Images with localized body landmarks

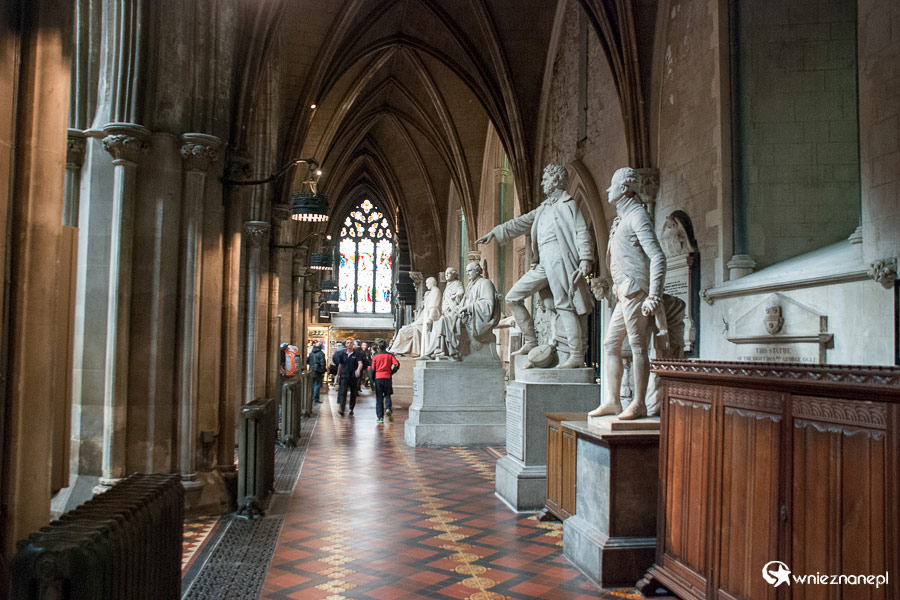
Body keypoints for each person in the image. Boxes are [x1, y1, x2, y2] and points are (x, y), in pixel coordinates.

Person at [476, 163, 594, 368]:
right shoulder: (543, 208)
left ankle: (576, 355)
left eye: (546, 179)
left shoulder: (568, 204)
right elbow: (520, 222)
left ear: (556, 180)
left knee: (564, 305)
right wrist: (495, 231)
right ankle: (531, 341)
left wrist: (586, 260)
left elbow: (582, 231)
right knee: (513, 297)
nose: (542, 183)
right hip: (542, 260)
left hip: (559, 257)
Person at [588, 167, 666, 420]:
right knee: (611, 344)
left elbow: (657, 256)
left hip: (636, 290)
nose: (608, 190)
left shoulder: (637, 215)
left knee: (637, 345)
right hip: (624, 293)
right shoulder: (622, 218)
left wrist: (654, 295)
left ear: (623, 188)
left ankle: (639, 403)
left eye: (612, 185)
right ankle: (612, 400)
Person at [422, 261, 500, 361]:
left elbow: (488, 304)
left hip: (475, 317)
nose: (467, 273)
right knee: (441, 321)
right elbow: (462, 303)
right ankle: (436, 351)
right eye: (466, 271)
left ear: (477, 271)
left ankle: (445, 351)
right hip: (465, 315)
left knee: (445, 321)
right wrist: (459, 309)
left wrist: (468, 307)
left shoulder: (485, 283)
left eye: (470, 271)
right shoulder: (470, 286)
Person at [421, 266, 464, 358]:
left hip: (453, 312)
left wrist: (457, 297)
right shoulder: (448, 286)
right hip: (446, 313)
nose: (446, 275)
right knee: (437, 324)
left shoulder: (457, 284)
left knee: (441, 322)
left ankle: (439, 350)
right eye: (445, 274)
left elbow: (461, 293)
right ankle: (435, 350)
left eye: (449, 273)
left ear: (454, 274)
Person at [371, 340, 400, 424]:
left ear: (378, 347)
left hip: (378, 377)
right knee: (387, 395)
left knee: (379, 398)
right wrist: (392, 372)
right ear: (386, 346)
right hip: (387, 377)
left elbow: (373, 369)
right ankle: (388, 408)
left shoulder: (375, 356)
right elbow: (397, 364)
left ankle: (380, 417)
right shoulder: (389, 355)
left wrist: (373, 379)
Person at [335, 337, 363, 417]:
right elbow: (340, 365)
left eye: (351, 342)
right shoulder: (342, 354)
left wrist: (358, 370)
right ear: (345, 344)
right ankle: (342, 409)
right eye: (348, 343)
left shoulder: (357, 354)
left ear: (353, 344)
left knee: (353, 392)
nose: (349, 344)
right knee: (343, 392)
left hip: (353, 376)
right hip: (344, 375)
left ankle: (351, 408)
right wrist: (338, 375)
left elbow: (360, 363)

### WHAT THE TASK REQUIRES
Write the records out again in full, exactly, and skip every picture.

### COMPLETED TASK
Body keypoints for each person in the image. Boxes are [x1, y1, x2, y2] and points are (x, y), in pixel coordinates.

Person at [476, 163, 594, 368]:
right shoulder: (543, 208)
left ankle: (576, 355)
left eye: (546, 179)
left shoulder: (568, 204)
right elbow: (520, 222)
left ear: (556, 180)
left knee: (564, 305)
right wrist: (495, 231)
right ankle: (531, 341)
left wrist: (586, 260)
left elbow: (582, 231)
right knee: (513, 297)
nose: (542, 183)
right hip: (542, 260)
left hip: (559, 257)
Person at [588, 167, 666, 420]:
right knee: (611, 344)
left elbow: (657, 256)
left hip: (636, 290)
nose: (608, 190)
left shoulder: (637, 215)
left knee: (637, 345)
right hip: (624, 293)
right shoulder: (622, 218)
left wrist: (654, 295)
left ear: (623, 188)
left ankle: (639, 403)
left eye: (612, 185)
right ankle: (612, 400)
Person at [422, 261, 500, 361]:
left elbow: (488, 304)
left hip: (475, 317)
nose: (467, 273)
right knee: (441, 321)
right elbow: (462, 303)
right ankle: (436, 351)
right eye: (466, 271)
left ear: (477, 271)
left ankle: (445, 351)
right hip: (465, 315)
left knee: (445, 321)
right wrist: (459, 309)
left wrist: (468, 307)
left shoulder: (485, 283)
left eye: (470, 271)
right shoulder: (470, 286)
Person at [421, 266, 464, 358]:
left hip: (453, 312)
left wrist: (457, 297)
right shoulder: (448, 286)
right hip: (446, 313)
nose: (446, 275)
right knee: (437, 324)
left shoulder: (457, 284)
left knee: (441, 322)
left ankle: (439, 350)
right eye: (445, 274)
left elbow: (461, 293)
right ankle: (435, 350)
left eye: (449, 273)
left ear: (454, 274)
Person at [371, 340, 400, 424]:
left ear: (378, 347)
left hip: (378, 377)
right knee: (387, 395)
left knee: (379, 398)
right wrist: (392, 372)
right ear: (386, 346)
right hip: (387, 377)
left elbow: (373, 369)
right ankle: (388, 408)
left shoulder: (375, 356)
right elbow: (397, 364)
left ankle: (380, 417)
right shoulder: (389, 355)
left wrist: (373, 379)
Person at [335, 337, 363, 417]:
right elbow: (340, 365)
left eye: (351, 342)
right shoulder: (342, 354)
left wrist: (358, 370)
right ear: (345, 344)
right ankle: (342, 409)
right eye: (348, 343)
left shoulder: (357, 354)
left ear: (353, 344)
left knee: (353, 392)
nose: (349, 344)
right knee: (343, 392)
left hip: (353, 376)
right hip: (344, 375)
left ankle: (351, 408)
right wrist: (338, 375)
left elbow: (360, 363)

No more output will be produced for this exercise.